This was playoff fever, pandemic style.
While there was plenty of excitement on television, in person at the scene of Game 1 of the local team’s 2021 quest for the Stanley Cup, there was no fever at all.
Who would have ever thought it? The Toronto Maple Leafs and main rival Montreal Canadiens are meeting for the first time in the NHL playoffs in 42 years — and there was no buzz around town at all.
Thanks to COVID-19 restrictions, not only were there no fans in the Scotiabank Arena, there were next to none in Maple Leaf Square either.
Welcome to the Twilight Zone.
Just call it the ghost game.
In more than 30 years of going down to cover the excitement of the Maple Leafs in the playoffs, this counts as the strangest.
Eerie might be the best word to describe it.
An early clue was the empty GO train.
Normally teeming with Leafs Nation blue and white, the train was empty and it was a real indicator of the sign of the times.
The response to COVID-19 has taken so much from so many and now the fun of being down at a Buds-Habs playoff tilt was stolen, too.
Inside The Vault and outside.
When they broadcast the games on the JumboTron in the square, the fans pack in all the way to Simcoe St.
Not this time.
Now it looks vacant. You would never even know anything was going on inside. All the area’s great pubs and restaurants and patios were also shut down.
If you looked through the locked doors at gate six, you could see some of the game on a TV inside.
Every now and then people were stopping in to take a look, but then headed home for a better view on their own big screen.
There was, after all, no cheering here. No Go Leafs Go! chants. No atmosphere at all.
You know something weird is happening when there are more bronze statues in Legends Row than there are people in the square.
There were a couple of fans who strolled in wearing their Maple Leaf sweaters before the game to make an appearance on the TV news but when the puck dropped it almost felt like the aftermath of a nuclear blast.
Just bizarre.

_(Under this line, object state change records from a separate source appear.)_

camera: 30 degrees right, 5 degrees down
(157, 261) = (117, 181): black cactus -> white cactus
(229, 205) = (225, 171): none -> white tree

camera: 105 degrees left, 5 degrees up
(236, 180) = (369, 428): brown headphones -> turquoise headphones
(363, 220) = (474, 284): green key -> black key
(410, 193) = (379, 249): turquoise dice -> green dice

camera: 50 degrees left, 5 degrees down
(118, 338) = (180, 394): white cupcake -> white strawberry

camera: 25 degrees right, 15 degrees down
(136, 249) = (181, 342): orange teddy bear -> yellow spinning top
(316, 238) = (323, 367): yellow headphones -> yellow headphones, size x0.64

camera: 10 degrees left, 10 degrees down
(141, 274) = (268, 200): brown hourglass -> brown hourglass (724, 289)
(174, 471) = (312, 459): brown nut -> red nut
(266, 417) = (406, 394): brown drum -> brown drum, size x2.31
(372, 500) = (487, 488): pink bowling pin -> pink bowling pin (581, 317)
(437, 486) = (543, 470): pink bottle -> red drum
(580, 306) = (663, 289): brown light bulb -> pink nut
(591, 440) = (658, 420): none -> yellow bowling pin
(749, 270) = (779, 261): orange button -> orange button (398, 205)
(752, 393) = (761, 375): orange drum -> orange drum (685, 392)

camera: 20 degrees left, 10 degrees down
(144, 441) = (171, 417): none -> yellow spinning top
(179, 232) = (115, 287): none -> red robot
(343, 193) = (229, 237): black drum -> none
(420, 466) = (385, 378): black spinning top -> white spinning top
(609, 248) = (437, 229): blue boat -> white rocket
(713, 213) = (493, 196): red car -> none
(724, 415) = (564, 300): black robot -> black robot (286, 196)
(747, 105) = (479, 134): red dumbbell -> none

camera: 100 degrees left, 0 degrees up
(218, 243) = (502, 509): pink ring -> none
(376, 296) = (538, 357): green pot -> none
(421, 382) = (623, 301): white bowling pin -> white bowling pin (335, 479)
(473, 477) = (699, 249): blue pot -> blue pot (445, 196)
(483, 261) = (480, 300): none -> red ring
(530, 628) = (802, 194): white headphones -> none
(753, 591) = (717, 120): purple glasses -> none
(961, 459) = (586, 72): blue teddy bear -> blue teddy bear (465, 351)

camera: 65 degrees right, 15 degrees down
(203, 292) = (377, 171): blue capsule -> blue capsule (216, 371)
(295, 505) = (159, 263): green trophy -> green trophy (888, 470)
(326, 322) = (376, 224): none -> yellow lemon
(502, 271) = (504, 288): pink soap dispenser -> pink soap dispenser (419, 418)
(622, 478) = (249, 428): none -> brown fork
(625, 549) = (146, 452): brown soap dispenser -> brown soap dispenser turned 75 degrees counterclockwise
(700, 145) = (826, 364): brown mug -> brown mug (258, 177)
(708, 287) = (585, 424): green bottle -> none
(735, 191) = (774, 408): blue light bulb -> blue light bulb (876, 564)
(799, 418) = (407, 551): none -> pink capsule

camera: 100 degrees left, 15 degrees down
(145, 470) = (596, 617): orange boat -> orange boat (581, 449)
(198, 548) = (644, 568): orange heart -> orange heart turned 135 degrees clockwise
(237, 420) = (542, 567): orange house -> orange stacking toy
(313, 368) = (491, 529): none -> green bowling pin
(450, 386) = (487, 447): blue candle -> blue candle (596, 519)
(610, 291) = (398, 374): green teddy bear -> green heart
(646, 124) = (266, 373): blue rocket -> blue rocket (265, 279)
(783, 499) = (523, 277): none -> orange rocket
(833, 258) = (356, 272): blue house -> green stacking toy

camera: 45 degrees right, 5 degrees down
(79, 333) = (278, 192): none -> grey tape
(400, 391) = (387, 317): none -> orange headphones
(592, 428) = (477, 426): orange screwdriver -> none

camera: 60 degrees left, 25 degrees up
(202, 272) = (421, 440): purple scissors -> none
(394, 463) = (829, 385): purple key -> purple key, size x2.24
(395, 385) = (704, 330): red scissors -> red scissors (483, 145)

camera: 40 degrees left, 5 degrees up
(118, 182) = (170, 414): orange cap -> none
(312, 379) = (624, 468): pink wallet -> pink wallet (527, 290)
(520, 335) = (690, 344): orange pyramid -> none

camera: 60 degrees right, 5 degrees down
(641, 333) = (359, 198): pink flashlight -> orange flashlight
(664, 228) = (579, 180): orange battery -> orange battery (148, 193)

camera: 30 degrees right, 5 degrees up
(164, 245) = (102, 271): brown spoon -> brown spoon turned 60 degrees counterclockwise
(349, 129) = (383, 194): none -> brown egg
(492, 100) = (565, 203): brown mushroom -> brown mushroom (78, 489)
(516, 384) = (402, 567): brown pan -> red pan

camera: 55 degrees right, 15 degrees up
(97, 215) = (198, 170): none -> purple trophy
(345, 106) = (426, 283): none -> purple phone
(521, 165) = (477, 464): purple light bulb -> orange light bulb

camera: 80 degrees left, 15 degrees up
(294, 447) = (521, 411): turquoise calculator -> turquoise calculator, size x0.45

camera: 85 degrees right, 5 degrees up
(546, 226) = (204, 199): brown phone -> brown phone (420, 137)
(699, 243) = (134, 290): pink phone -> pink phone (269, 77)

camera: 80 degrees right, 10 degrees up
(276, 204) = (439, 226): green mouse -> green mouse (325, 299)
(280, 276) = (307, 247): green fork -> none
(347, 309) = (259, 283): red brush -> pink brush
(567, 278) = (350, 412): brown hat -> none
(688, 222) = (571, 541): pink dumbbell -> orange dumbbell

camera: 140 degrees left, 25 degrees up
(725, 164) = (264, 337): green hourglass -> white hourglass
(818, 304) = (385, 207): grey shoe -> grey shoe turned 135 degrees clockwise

Surreal.
One of the fans who were down for the pre-game TV stand-ups was Andy The Sign Guy, who was carrying his own version of the Stanley Cup.
“I would be here anyway,” he said of the tailgate parties known to take place here on big games.
This time, he was alone. Soon he left, too.
If it’s true that the Montreal Canadiens are going to be allowed to have 2,500 fans inside the Bell Centre. If there is a Game 6, we’ve got to find some way to get some excitement back down to the Scotiabank Arena, as well.
Sure, it’s a long way from planning a Stanley Cup parade. But that’s going to be some travesty if this stay-at-home order creates a virtual celebration.
Good luck enforcing that one.
But for now, people were told to stay home and watch the game and that is exactly what they did.